Of course, another element in this digital space, and one of the drivers for regulators to step in has also been the fact that we have this ‘winner take all’ dynamic. Once you become a leader platform in a certain space it means you attract more people and so a lot of the services work because there are people there already — you wouldn’t use a social media platform with no-one else on it. So you've got this reinforcing loop which leads to a ‘winner take all’ kind of dynamics. But the winner take all dynamic means that traditional marketplace competition as a way for ensuring that people get services of the right kind of type no longe works, because confronted with the idea that if this online market is collecting my data and doing things that I don't actually agree with I am unable to switch a different marketplace that marketplace cannot provide any of the services I actually want.

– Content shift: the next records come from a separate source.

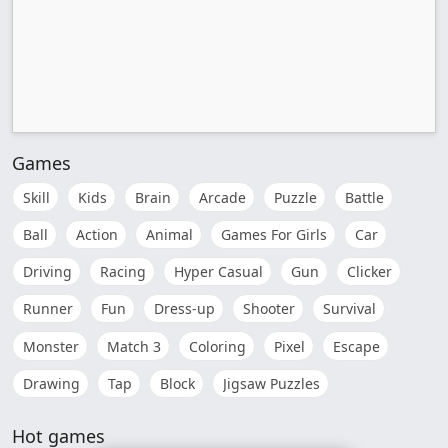
Games
Skill
Kids
Brain
Arcade
Puzzle
Battle
Ball
Action
Animal
Games For Girls
Car
Driving
Racing
Hyper Casual
Gun
Clicker
Runner
Fun
Dress-up
Shooter
Survival
Monster
Match 3
Coloring
Pixel
Escape
Drawing
Tap
Block
Jigsaw Puzzles
Hot games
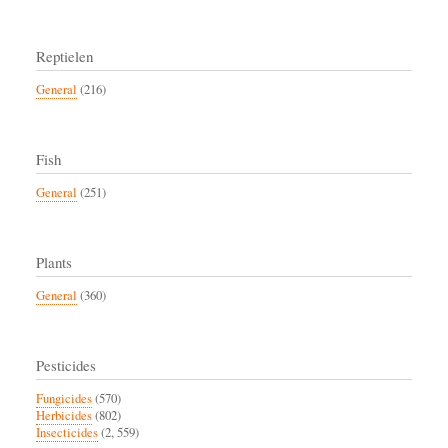
Reptielen
General
(216)
Fish
General
(251)
Plants
General
(360)
Pesticides
Fungicides
(570)
Herbicides
(802)
Insecticides
(2, 559)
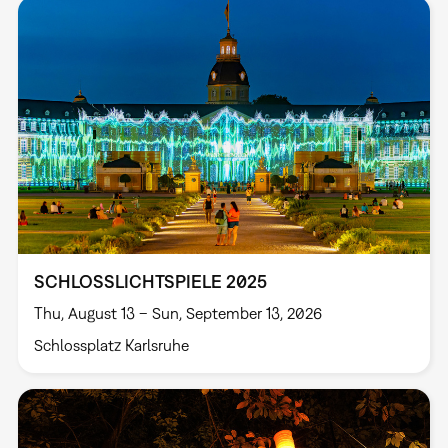
SCHLOSSLICHTSPIELE 2025
Thu, August 13 – Sun, September 13, 2026
Schlossplatz Karlsruhe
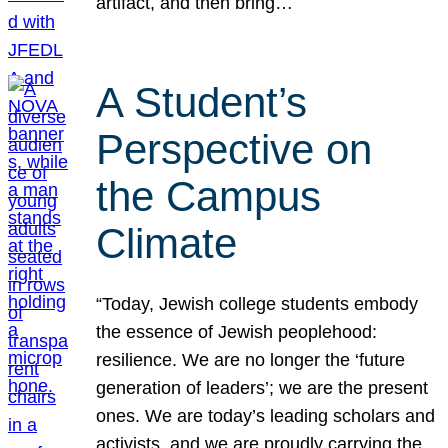
artifact, and then bring…
A Student’s
Perspective on
the Campus
Climate
“Today, Jewish college students embody
the essence of Jewish peoplehood:
resilience. We are no longer the ‘future
generation of leaders’; we are the present
ones. We are today’s leading scholars and
activists, and we are proudly carrying the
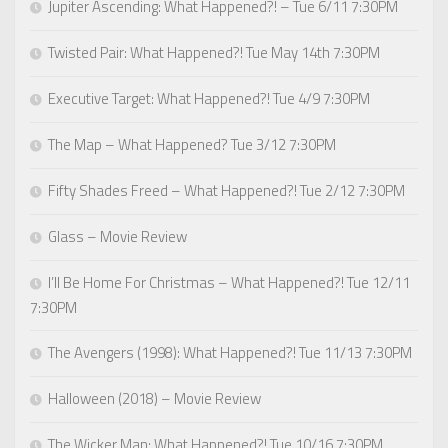
Jupiter Ascending: What Happened?! – Tue 6/11 7:30PM
Twisted Pair: What Happened?! Tue May 14th 7:30PM
Executive Target: What Happened?! Tue 4/9 7:30PM
The Map – What Happened? Tue 3/12 7:30PM
Fifty Shades Freed – What Happened?! Tue 2/12 7:30PM
Glass – Movie Review
I’ll Be Home For Christmas – What Happened?! Tue 12/11
7:30PM
The Avengers (1998): What Happened?! Tue 11/13 7:30PM
Halloween (2018) – Movie Review
The Wicker Man: What Happened?! Tue 10/16 7:30PM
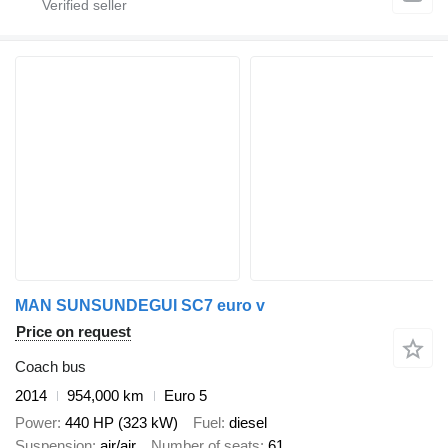
MAN SUNSUNDEGUI SC7 euro v
Price on request
Coach bus
2014
954,000 km
Euro 5
Power
440 HP (323 kW)
Fuel
diesel
Suspension
air/air
Number of seats
61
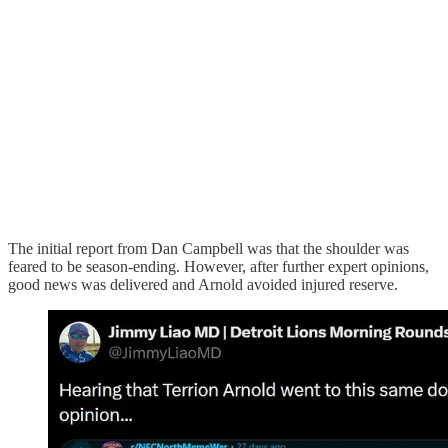
The initial report from Dan Campbell was that the shoulder was
feared to be season-ending. However, after further expert opinions,
good news was delivered and Arnold avoided injured reserve.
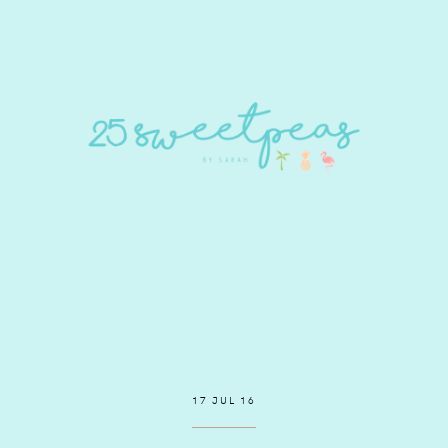
17 JUL 16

So you are pushed into giving up more and more of the things that you actually didn't want to give up in return for a service you might not ethically agree with, and so understandably this increases the mental friction of engaging with it — yet you still have to use it because there is no other option. This is why now regulators are saying that this is not in the benefit of our citizens, and so increasingly businesses are having to prove that the data they are collecting is actually being used for the reasons it stipulates, and explainable AI is ultimately the only way to do that.